To-do item: Track down every line below that holds "votre" and copy it.

Data supplied:
[Start of Attachment]

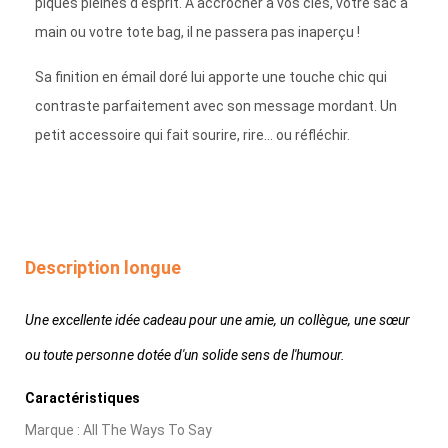
piques pleines d'esprit. À accrocher à vos clés, votre sac à
main ou votre tote bag, il ne passera pas inaperçu !
Sa finition en émail doré lui apporte une touche chic qui
contraste parfaitement avec son message mordant. Un
petit accessoire qui fait sourire, rire... ou réfléchir.
Description longue
Une excellente idée cadeau pour une amie, un collègue, une sœur
ou toute personne dotée d'un solide sens de l'humour.
Caractéristiques
Marque : All The Ways To Say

[End of Attachment]

Exercise solution:
piques pleines d'esprit. À accrocher à vos clés, votre sac à
main ou votre tote bag, il ne passera pas inaperçu !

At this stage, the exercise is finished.